§ **What is required**: Retype each line below precisely and omit all images.

Top of Data excerpts

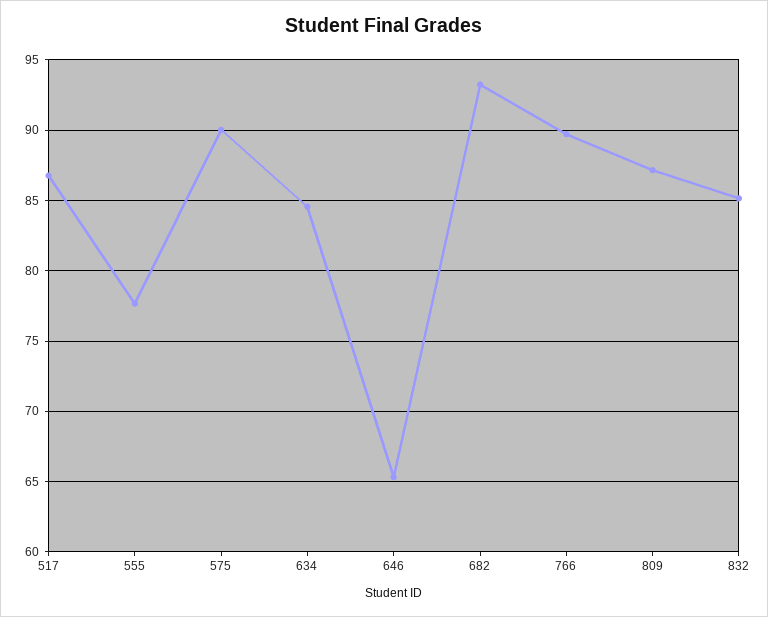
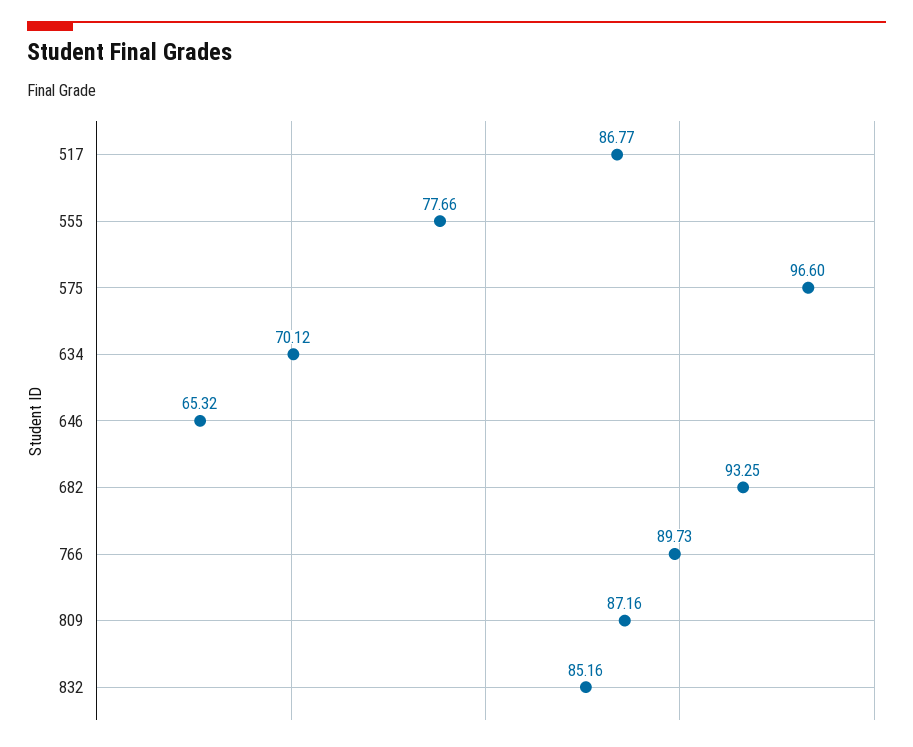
  {
    "517": 86.77,
    "555": 77.66,
-   "575": 90,
+   "575": 96.6,
-   "634": 84.5,
+   "634": 70.12,
    "646": 65.32,
    "682": 93.25,
    "766": 89.73,
    "809": 87.16,
    "832": 85.16
  }

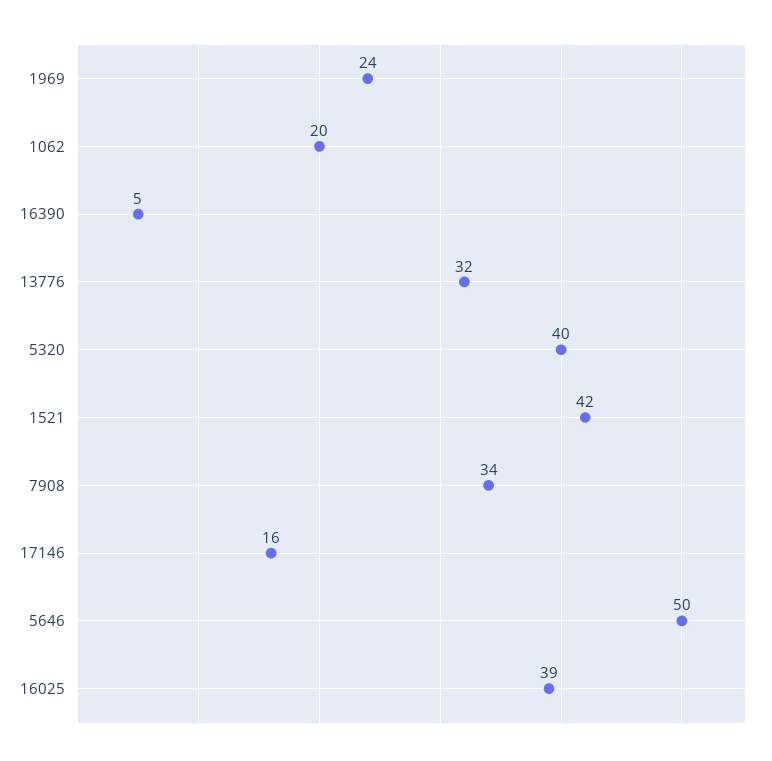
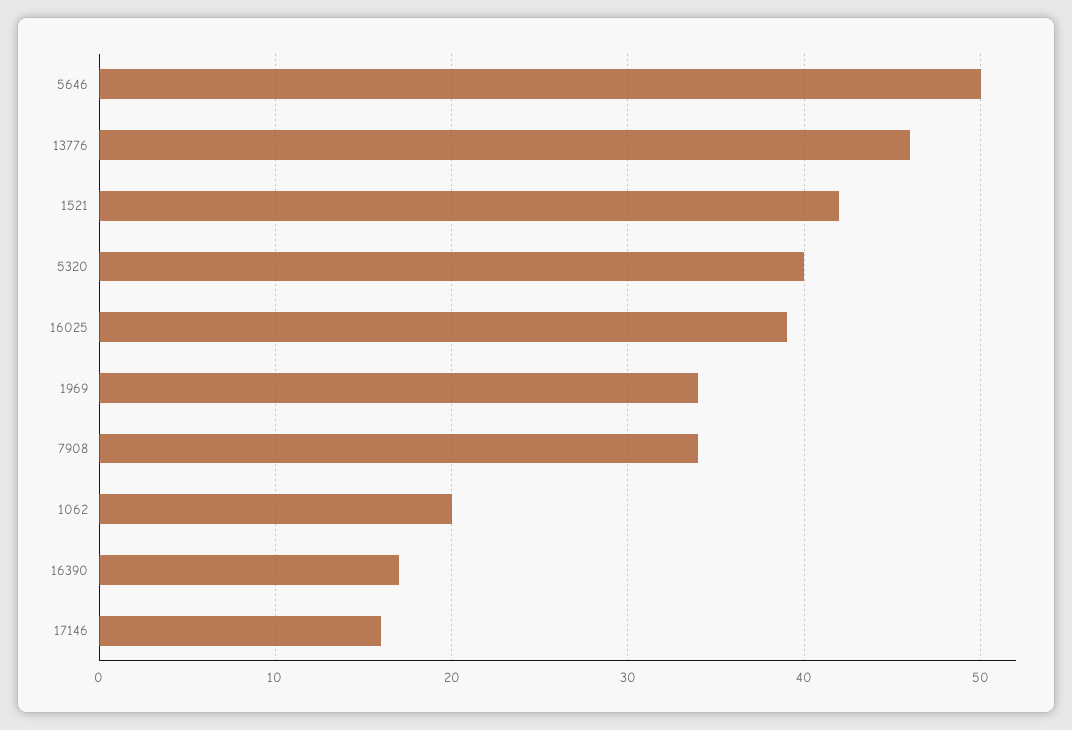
  {
-   "1969": 24,
+   "1969": 34,
    "1062": 20,
-   "16390": 5,
+   "16390": 17,
-   "13776": 32,
+   "13776": 46,
    "5320": 40,
    "1521": 42,
    "7908": 34,
    "17146": 16,
    "5646": 50,
    "16025": 39
  }

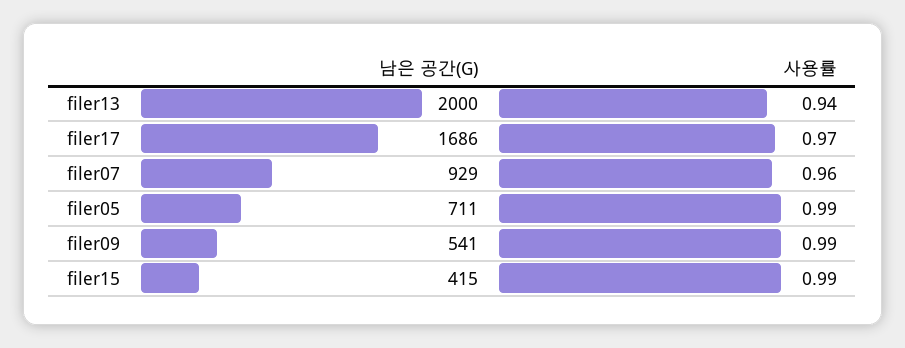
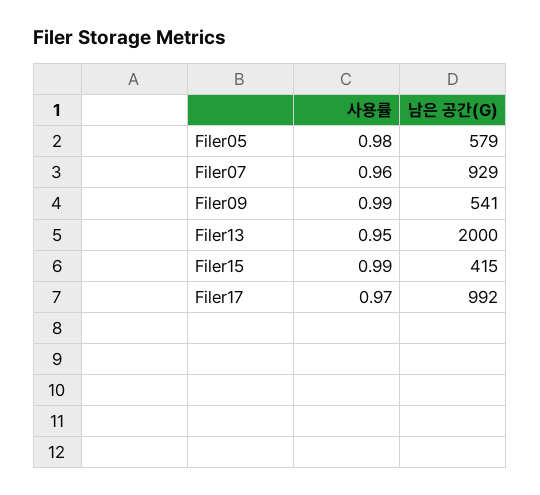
  {
    "남은 공간(G)": {
      "filer13": 2000,
-     "filer17": 1686,
+     "filer17": 992,
      "filer07": 929,
-     "filer05": 711,
+     "filer05": 579,
      "filer09": 541,
      "filer15": 415
    },
    "사용률": {
-     "filer13": 0.94,
+     "filer13": 0.95,
      "filer17": 0.97,
      "filer07": 0.96,
-     "filer05": 0.99,
+     "filer05": 0.98,
      "filer09": 0.99,
      "filer15": 0.99
    }
  }

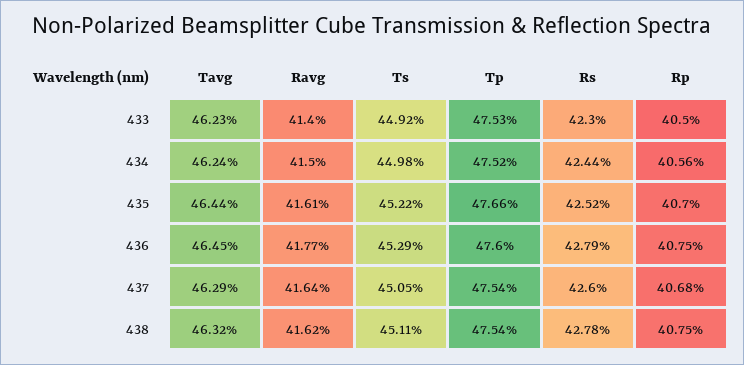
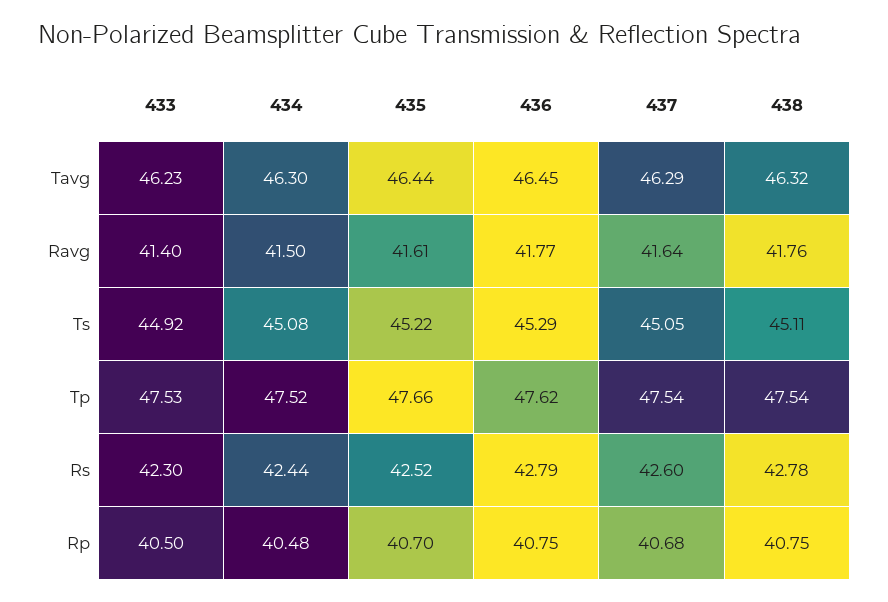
  {
    "Tavg": {
      "433": 46.23,
-     "434": 46.24,
+     "434": 46.3,
      "435": 46.44,
      "436": 46.45,
      "437": 46.29,
      "438": 46.32
    },
    "Ravg": {
      "433": 41.4,
      "434": 41.5,
      "435": 41.61,
      "436": 41.77,
      "437": 41.64,
-     "438": 41.62
+     "438": 41.76
    },
    "Ts": {
      "433": 44.92,
-     "434": 44.98,
+     "434": 45.08,
      "435": 45.22,
      "436": 45.29,
      "437": 45.05,
      "438": 45.11
    },
    "Tp": {
      "433": 47.53,
      "434": 47.52,
      "435": 47.66,
-     "436": 47.6,
+     "436": 47.62,
      "437": 47.54,
      "438": 47.54
    },
    "Rs": {
      "433": 42.3,
      "434": 42.44,
      "435": 42.52,
      "436": 42.79,
      "437": 42.6,
      "438": 42.78
    },
    "Rp": {
      "433": 40.5,
-     "434": 40.56,
+     "434": 40.48,
      "435": 40.7,
      "436": 40.75,
      "437": 40.68,
      "438": 40.75
    }
  }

Bottom of Data excerpts

§ **Answer section**:
  {
    "517": 86.77,
    "555": 77.66,
-   "575": 90,
+   "575": 96.6,
-   "634": 84.5,
+   "634": 70.12,
    "646": 65.32,
    "682": 93.25,
    "766": 89.73,
    "809": 87.16,
    "832": 85.16
  }

  {
-   "1969": 24,
+   "1969": 34,
    "1062": 20,
-   "16390": 5,
+   "16390": 17,
-   "13776": 32,
+   "13776": 46,
    "5320": 40,
    "1521": 42,
    "7908": 34,
    "17146": 16,
    "5646": 50,
    "16025": 39
  }

  {
    "남은 공간(G)": {
      "filer13": 2000,
-     "filer17": 1686,
+     "filer17": 992,
      "filer07": 929,
-     "filer05": 711,
+     "filer05": 579,
      "filer09": 541,
      "filer15": 415
    },
    "사용률": {
-     "filer13": 0.94,
+     "filer13": 0.95,
      "filer17": 0.97,
      "filer07": 0.96,
-     "filer05": 0.99,
+     "filer05": 0.98,
      "filer09": 0.99,
      "filer15": 0.99
    }
  }

  {
    "Tavg": {
      "433": 46.23,
-     "434": 46.24,
+     "434": 46.3,
      "435": 46.44,
      "436": 46.45,
      "437": 46.29,
      "438": 46.32
    },
    "Ravg": {
      "433": 41.4,
      "434": 41.5,
      "435": 41.61,
      "436": 41.77,
      "437": 41.64,
-     "438": 41.62
+     "438": 41.76
    },
    "Ts": {
      "433": 44.92,
-     "434": 44.98,
+     "434": 45.08,
      "435": 45.22,
      "436": 45.29,
      "437": 45.05,
      "438": 45.11
    },
    "Tp": {
      "433": 47.53,
      "434": 47.52,
      "435": 47.66,
-     "436": 47.6,
+     "436": 47.62,
      "437": 47.54,
      "438": 47.54
    },
    "Rs": {
      "433": 42.3,
      "434": 42.44,
      "435": 42.52,
      "436": 42.79,
      "437": 42.6,
      "438": 42.78
    },
    "Rp": {
      "433": 40.5,
-     "434": 40.56,
+     "434": 40.48,
      "435": 40.7,
      "436": 40.75,
      "437": 40.68,
      "438": 40.75
    }
  }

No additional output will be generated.